## WORK TO DO
According to the theater review below, which actor plays Bobby?

───── TEXT PASSAGE ─────

As embodied by Robert Machemer, Jack Kennedy is impossibly handsome--in an Eastern preppy sort of way--with a gleaming smile that borders on a smirk. He was born for the camera, which will become an invaluable ally in his campaign for the presidency.

Although JFK is an attractive figurehead, the real power resides in Papa Joe (Chad Restum), who assures generals, Mafiosi and a distrustful J. Edgar Hoover (John Sylvain) during the 1960 election campaign, “We’ll all make money on this deal.”

The younger, smarter Bobby (Tom Chalmers) is better equipped to be president, but Papa Joe holds him back because he’s not as well cast for the role--at least, in terms of movie-star good looks--as his brother.

The show takes a while to build momentum, but it hits a high point in the first act with a terrifically funny take on Jack’s televised debate against Republican nominee Richard M. Nixon. John Bigham keeps his head lowered to make himself look jowly, and he sounds like the real Nixon as he mops the sweat from his brow and generally falls apart in front of America. This leads to a little ragtime number in which he asks: “Why does everybody hate me? Why do I make babies cry?”

───── DATA SUPPLIED ─────

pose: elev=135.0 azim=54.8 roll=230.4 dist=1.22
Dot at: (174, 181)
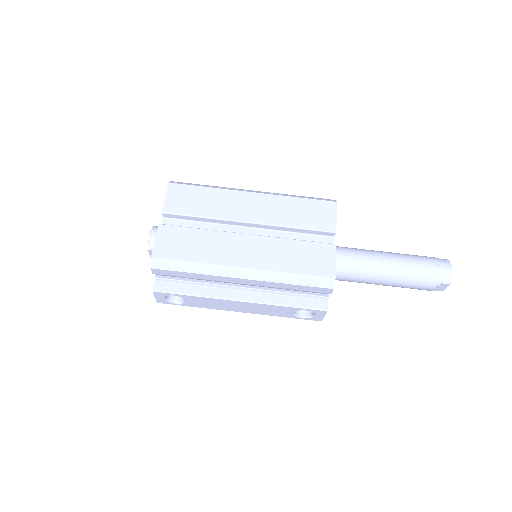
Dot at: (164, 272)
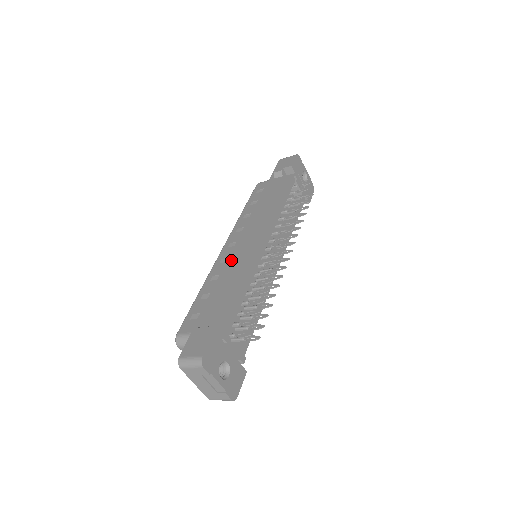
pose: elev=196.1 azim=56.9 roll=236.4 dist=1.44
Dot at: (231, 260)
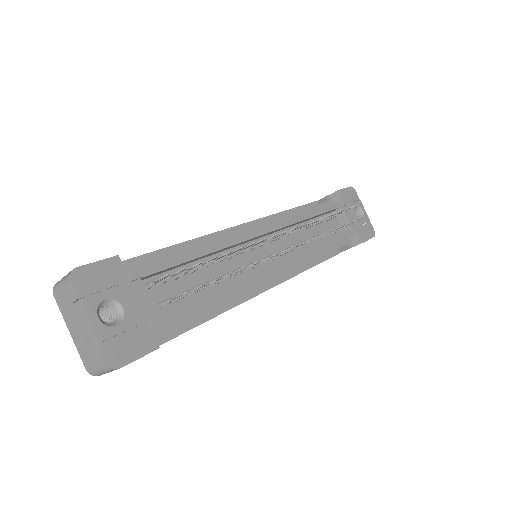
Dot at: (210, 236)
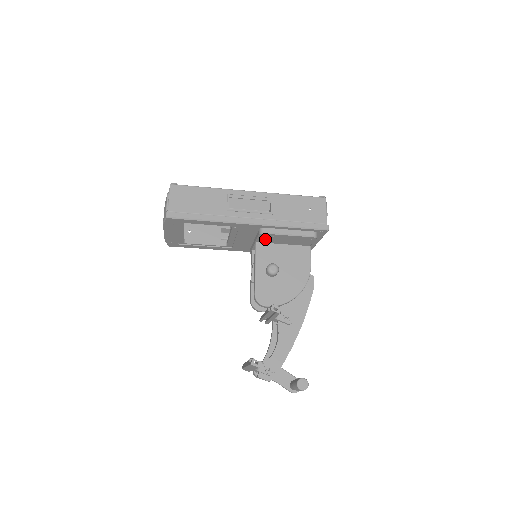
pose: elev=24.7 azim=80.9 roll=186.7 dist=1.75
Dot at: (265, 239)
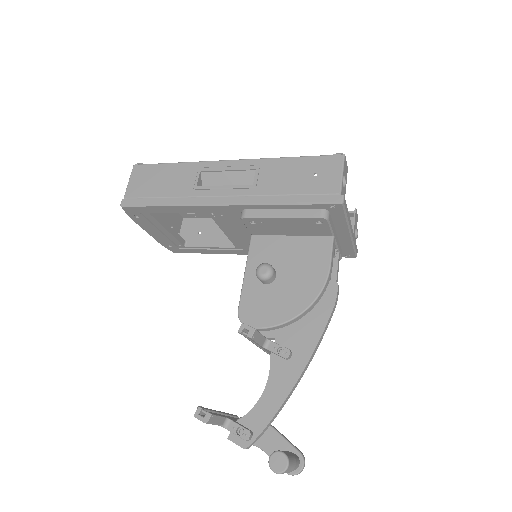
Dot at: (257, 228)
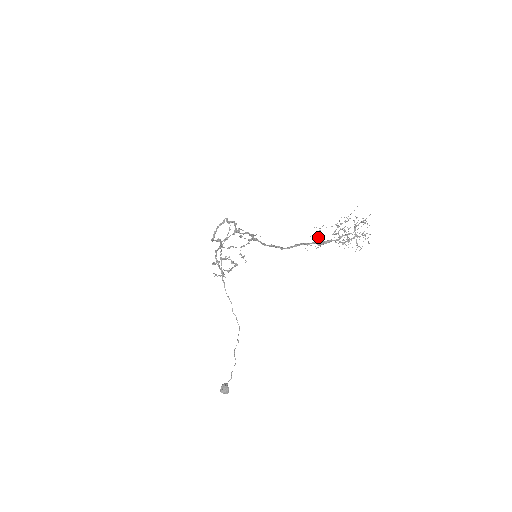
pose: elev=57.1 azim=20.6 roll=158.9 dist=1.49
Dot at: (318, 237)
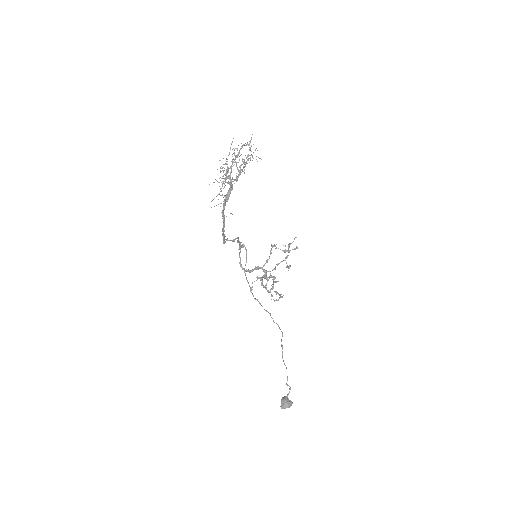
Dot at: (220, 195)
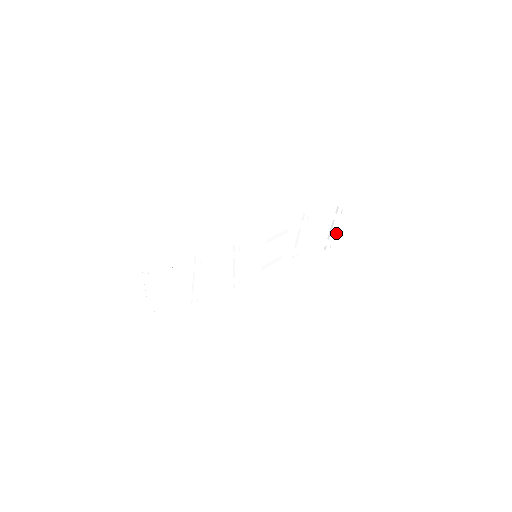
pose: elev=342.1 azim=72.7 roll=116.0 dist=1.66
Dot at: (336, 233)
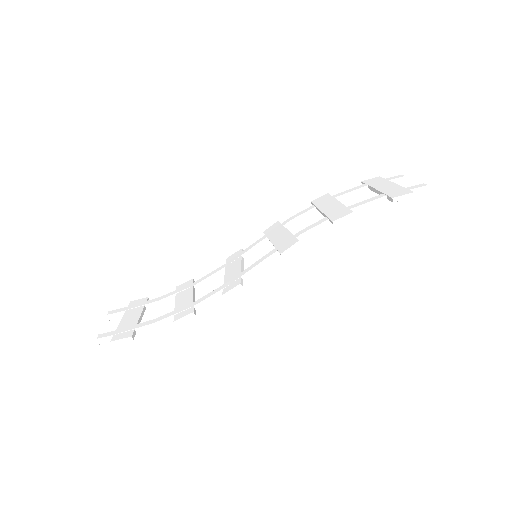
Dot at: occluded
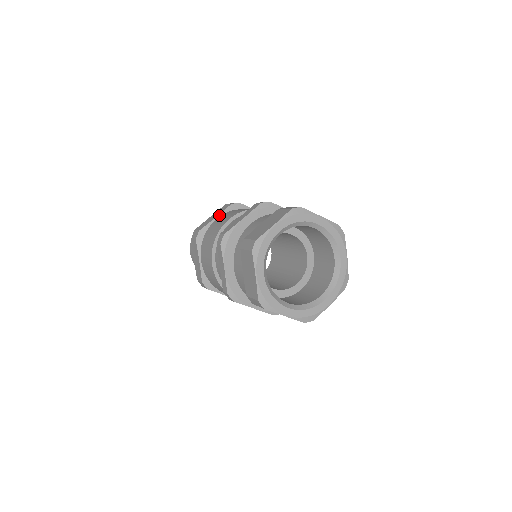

─────

## SOLUTION TO THIS PROBLEM
Tom Chalmers